= Work order =
Where a line in the records below includes "table", pull that line out.

** Opening Supplied material block **

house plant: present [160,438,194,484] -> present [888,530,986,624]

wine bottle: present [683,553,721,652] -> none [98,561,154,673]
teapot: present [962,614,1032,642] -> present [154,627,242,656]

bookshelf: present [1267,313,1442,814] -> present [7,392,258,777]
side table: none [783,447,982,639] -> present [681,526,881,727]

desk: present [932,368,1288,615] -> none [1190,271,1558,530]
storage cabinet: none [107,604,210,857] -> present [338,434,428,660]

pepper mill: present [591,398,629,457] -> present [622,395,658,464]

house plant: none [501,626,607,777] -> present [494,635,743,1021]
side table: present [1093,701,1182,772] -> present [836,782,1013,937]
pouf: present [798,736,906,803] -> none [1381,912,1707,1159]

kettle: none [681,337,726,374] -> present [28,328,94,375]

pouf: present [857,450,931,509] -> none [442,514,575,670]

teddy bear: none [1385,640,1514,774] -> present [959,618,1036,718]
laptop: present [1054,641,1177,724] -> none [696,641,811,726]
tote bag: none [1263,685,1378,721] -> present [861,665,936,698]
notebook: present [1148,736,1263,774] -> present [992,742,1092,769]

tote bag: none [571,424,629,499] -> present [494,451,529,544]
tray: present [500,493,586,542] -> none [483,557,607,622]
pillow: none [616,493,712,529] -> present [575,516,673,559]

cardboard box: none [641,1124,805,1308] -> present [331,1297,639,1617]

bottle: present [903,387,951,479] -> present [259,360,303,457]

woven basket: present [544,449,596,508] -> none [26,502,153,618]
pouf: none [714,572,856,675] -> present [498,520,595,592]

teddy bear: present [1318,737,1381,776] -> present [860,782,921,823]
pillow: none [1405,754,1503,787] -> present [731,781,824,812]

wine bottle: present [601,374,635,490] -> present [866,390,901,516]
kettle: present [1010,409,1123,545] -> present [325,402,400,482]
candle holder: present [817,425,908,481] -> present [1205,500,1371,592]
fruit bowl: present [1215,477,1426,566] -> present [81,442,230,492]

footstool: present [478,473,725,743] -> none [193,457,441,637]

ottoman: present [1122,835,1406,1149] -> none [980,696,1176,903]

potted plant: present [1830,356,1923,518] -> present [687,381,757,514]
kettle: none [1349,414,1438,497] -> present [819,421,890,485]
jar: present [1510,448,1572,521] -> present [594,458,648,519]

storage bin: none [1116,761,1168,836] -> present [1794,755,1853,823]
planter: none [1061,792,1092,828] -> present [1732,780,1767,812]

** Closing Supplied material block **

= Problem solution =
side table: none [783,447,982,639] -> present [681,526,881,727]
side table: present [1093,701,1182,772] -> present [836,782,1013,937]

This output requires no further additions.